O infectologista Keny Colares concorda com o uso do equipamento num cenário como o atual, de baixa transmissão. Caso seja registrado aumento de casos, a medida deve ser reavaliada.
“Talvez a utilização desses recursos tenha que ser feita dependendo da realidade da época”, explica.
"A gente sabe que essas doenças respiratórias, especialmente a Covid e a gripe, são altamente transmissíveis em ambientes fechados. Então, a ventilação reduz muito a chance de transmissão quando você está com outras pessoas, como é o caso do transporte público”, pondera o médico
Contudo, não há estimativa para o retorno do alívio térmico nos coletivos. “Diante da lotação, trânsito, congestionamento e o desconforto de passar horas em pé dentro do transporte, o uso do ar condicionado é importante para proporcionar algum conforto”, reforça a assistente social.
Ingrid também pontua que “o preço da passagem aumentou e não teve melhora nos equipamentos”. Em janeiro deste ano, houve aumento da passagem inteira de R$ 3,60 para R $3,90, o que representa aumento de 8,3%. O último reajuste tinha sido em 2019.
O Diário do Nordeste conversou com passageiros e esteve em linhas de ônibus durante a produção desta reportagem em que há insatisfação coletiva com a falta de climatização. São exemplos dos itinerários abordados: 026 Antônio Bezerra / Messejana, 600 Frei Cirilo / Messejana, 078 Siqueira / Mucuripe, 076 Conjunto Ceará / Aldeota, 668 Parque Betânia / Messejana, 650 Messejana / BR Nova.
Quando os ônibus voltarão a ter ar-condicionado em Fortaleza?
A Empresa de Transporte Urbano de Fortaleza (Etufor) enviou ofício, em outubro, às operadoras de transporte solicitando a retomada do uso do ar-condicionado.

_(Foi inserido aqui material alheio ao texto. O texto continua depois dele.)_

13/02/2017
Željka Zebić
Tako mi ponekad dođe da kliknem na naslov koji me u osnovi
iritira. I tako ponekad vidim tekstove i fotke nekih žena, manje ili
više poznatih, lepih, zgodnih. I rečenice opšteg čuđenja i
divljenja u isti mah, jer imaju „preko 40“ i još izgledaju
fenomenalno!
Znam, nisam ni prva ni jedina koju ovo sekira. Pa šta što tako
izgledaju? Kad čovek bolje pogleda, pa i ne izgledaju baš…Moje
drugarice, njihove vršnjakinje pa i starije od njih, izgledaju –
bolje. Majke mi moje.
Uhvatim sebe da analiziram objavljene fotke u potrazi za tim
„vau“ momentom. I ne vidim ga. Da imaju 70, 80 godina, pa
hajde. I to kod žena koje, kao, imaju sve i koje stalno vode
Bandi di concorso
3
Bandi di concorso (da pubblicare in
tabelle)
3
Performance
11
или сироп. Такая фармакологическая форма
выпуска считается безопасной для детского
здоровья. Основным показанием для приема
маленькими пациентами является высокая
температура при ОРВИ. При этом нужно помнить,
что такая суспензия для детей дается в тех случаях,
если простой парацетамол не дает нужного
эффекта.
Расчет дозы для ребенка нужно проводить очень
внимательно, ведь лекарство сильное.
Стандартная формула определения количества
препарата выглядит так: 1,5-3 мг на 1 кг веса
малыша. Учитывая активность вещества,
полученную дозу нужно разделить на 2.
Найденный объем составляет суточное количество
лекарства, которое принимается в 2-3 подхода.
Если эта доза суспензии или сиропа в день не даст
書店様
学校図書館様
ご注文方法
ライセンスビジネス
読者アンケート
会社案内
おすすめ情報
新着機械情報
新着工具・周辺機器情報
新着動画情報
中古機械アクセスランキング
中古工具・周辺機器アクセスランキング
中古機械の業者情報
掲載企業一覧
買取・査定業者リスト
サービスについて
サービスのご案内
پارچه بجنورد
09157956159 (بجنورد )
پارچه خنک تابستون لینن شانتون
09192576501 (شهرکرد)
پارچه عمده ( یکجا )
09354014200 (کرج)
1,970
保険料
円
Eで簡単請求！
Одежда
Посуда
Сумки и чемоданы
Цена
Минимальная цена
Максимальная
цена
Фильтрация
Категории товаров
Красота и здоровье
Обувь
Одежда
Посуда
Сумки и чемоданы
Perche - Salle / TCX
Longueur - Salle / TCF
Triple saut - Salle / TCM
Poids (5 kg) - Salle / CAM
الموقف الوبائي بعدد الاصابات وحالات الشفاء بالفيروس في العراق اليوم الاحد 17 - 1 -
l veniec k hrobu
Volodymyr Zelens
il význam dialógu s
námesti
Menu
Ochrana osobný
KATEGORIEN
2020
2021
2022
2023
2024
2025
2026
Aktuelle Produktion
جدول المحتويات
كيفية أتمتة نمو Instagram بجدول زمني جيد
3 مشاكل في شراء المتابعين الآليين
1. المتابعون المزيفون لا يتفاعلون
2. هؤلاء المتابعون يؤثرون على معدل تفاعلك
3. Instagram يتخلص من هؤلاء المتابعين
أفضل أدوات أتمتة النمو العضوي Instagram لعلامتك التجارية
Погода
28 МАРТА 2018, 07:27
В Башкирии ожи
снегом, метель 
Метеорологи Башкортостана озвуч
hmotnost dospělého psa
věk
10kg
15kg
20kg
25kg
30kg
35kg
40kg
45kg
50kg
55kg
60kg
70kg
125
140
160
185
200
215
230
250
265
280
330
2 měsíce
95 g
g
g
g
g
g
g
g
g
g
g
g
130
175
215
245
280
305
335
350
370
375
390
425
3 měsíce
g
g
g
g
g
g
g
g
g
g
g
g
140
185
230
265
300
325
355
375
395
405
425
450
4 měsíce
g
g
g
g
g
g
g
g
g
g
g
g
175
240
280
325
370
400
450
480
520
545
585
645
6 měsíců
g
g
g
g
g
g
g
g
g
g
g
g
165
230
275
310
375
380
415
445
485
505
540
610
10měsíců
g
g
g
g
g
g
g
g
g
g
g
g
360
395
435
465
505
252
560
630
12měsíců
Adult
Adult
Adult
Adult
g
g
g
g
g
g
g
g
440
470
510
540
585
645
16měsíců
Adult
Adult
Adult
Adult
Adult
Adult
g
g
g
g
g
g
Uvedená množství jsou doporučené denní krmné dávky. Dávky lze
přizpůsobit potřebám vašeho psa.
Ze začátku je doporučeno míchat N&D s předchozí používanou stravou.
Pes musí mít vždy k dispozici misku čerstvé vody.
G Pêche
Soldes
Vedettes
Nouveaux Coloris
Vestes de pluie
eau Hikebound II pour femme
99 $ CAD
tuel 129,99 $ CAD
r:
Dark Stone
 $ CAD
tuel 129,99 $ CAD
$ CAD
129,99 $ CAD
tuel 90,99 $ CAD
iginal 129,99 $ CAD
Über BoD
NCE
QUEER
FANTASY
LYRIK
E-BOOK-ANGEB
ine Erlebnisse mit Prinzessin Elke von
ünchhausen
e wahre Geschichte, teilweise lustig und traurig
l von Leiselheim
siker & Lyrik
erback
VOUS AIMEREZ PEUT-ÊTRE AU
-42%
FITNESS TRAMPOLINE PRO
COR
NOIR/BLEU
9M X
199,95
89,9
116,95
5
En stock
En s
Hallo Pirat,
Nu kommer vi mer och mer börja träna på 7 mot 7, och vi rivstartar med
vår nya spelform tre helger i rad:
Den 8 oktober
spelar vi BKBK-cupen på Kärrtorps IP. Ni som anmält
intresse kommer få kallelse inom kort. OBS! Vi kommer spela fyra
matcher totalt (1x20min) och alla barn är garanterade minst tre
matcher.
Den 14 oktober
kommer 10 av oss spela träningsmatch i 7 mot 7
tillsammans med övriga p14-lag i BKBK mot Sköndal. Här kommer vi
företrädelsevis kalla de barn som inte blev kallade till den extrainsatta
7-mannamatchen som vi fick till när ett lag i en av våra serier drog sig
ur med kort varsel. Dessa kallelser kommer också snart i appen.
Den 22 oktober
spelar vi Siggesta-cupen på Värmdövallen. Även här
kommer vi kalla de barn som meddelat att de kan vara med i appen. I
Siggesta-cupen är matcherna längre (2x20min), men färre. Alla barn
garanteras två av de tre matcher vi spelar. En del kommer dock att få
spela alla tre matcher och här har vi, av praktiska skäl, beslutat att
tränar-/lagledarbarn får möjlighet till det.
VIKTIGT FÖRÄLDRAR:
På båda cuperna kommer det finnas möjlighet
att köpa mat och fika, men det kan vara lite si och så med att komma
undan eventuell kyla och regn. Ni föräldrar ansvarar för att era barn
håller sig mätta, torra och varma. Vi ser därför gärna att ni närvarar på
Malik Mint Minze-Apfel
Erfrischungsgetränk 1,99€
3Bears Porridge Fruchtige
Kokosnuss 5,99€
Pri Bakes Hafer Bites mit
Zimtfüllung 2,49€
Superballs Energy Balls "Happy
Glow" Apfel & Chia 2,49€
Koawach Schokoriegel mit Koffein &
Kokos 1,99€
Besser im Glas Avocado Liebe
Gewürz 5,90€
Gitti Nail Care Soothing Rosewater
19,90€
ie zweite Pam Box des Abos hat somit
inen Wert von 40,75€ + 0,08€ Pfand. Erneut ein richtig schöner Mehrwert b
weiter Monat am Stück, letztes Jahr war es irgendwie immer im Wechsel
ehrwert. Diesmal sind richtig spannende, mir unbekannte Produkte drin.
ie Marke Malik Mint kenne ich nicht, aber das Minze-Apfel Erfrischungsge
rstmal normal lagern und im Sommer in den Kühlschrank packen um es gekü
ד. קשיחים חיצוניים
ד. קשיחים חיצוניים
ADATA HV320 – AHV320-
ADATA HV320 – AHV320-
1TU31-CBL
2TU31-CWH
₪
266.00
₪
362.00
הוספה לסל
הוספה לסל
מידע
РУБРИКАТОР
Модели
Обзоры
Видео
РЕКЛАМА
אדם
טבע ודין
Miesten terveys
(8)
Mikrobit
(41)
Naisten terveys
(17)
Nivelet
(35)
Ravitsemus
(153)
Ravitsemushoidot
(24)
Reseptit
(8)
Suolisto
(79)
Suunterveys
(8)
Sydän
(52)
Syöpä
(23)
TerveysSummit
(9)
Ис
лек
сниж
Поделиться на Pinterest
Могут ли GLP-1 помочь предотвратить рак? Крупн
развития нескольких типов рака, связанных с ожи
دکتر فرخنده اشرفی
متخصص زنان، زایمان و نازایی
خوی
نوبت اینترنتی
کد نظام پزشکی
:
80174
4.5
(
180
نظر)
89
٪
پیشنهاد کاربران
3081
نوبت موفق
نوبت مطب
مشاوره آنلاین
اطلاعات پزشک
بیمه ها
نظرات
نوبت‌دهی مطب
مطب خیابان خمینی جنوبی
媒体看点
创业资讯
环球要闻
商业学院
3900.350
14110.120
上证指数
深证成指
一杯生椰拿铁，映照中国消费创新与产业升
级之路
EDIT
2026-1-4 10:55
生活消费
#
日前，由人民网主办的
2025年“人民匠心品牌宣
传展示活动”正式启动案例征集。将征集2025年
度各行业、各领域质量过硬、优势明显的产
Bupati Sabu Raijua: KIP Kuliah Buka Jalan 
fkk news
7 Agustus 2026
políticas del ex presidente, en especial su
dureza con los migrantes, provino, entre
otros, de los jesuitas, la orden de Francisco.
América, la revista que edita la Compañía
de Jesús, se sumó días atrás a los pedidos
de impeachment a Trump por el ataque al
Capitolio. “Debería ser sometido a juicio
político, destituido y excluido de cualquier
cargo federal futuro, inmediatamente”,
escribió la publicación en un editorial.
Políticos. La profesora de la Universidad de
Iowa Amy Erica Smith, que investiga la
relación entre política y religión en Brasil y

“Devido à necessidade de manutenção dos equipamentos, o Sindiônibus irá apresentar um cronograma viável para o retorno dos aparelhos”, adiantou a Etufor ao Diário do Nordeste.
O Sindiônibus não repassou à reportagem uma previsão de quando os equipamentos devem voltar a funcionar, mas informou que antes disso acontecer será necessário revisar o equilíbrio financeiro dos contratos de operação, além do cronograma de reparo.
“Os aparelhos não são projetados para ficar tão longo período sem ligar e isso traz consequências severas ao funcionamento e limpeza”, completou o Sindônibus.
Sem máscaras e sem ar
Quem anda de ônibus já deve ter ouvido uma questão recorrente: “por que pode entrar sem máscara e não pode usar o ar-condicionado?”. Os passageiros podem entrar nos coletivos sem a proteção desde setembro por causa da queda contínua na transmissão de Covid.
“Apesar da desobrigação do uso de máscaras, ainda há a recomendação. Ligar o ar-condicionado implica fechar as janelas e interromper a renovação constante do ar dentro dos ônibus”, informou o Sindiônibus à reportagem.
Quando internamente houver a decisão para restabelecer os equipamentos, deve ser feita revisão dos contratos de operação e a manutenção dos aparelhos antes do retorno da climatização.
Essa incerteza está associada à insatisfação de quem acompanhava uma série de melhorias no transporte público, como é o caso da estudante universitária Isabelly Carvalho, de 22 anos.
"Foi uma conquista tão grande e entendemos que isso é por conta da pandemia, mas visto que já está controlado pela vacina, é um benefício que conseguimos com muito custo e que está fazendo muita falta", avalia.
O trajeto do Jangurussu rumo a região do Benfica, acontece desde o ensino médio, no que observa as mudanças na estrutura dos ônibus e das vias para facilitar o deslocamento. Agora, entre os deslocamentos para a faculdade e o trabalho, Isabelly entra em 7 coletivos.
Já é muito desgastante pegar essa quantidade de ônibus pelo desgaste de não ter um fácil acesso da minha casa para os lugares e fica ainda pior com ônibus lotado, quente e sem circulação de ar
A estudante usa a linha 650 BR Nova / Expresso, que “passa de 10 em 10 minutos, mas mesmo assim vai parecendo uma lata de sardinha, extremamente apertado com muita gente", como observa.
"Às vezes as janelas não abrem e, como é um ônibus que sempre vai lotado, com a janela fechada e no engarrafamento da Aerolândia... É algo de meia hora com a gente sem conseguir respirar", frisa.